--- Data to use Enclosed Below ---
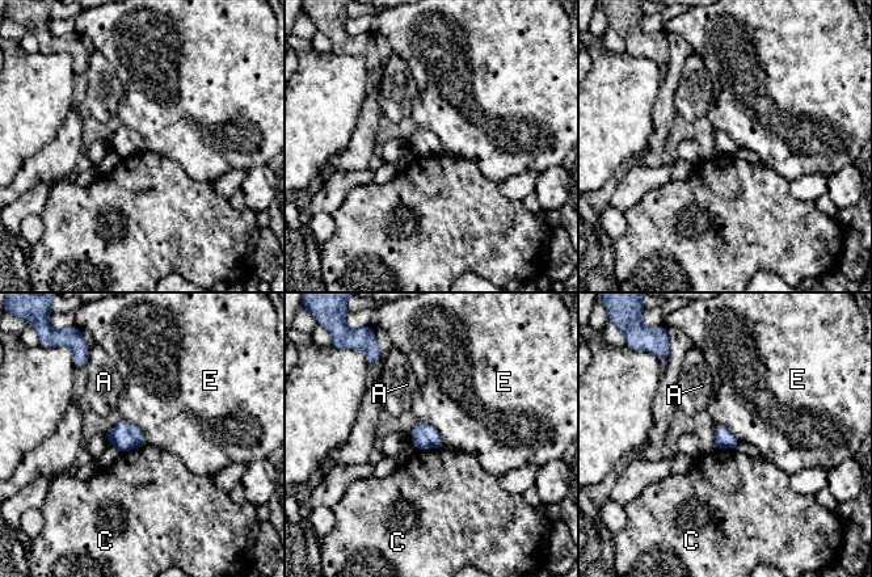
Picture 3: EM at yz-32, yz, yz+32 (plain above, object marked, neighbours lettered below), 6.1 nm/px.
leave()
A, C and E are other cells; none of them fits

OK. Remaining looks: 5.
look(3d, 2 µm, picture 1, (391, 40))
free end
--- End of Enclosed Data to use ---
▶ To do: Transcribe each line above verbatim, with the pictures left out.

▶ Response below:
Picture 3: EM at yz-32, yz, yz+32 (plain above, object marked, neighbours lettered below), 6.1 nm/px.
leave()
A, C and E are other cells; none of them fits

OK. Remaining looks: 5.
look(3d, 2 µm, picture 1, (391, 40))
free end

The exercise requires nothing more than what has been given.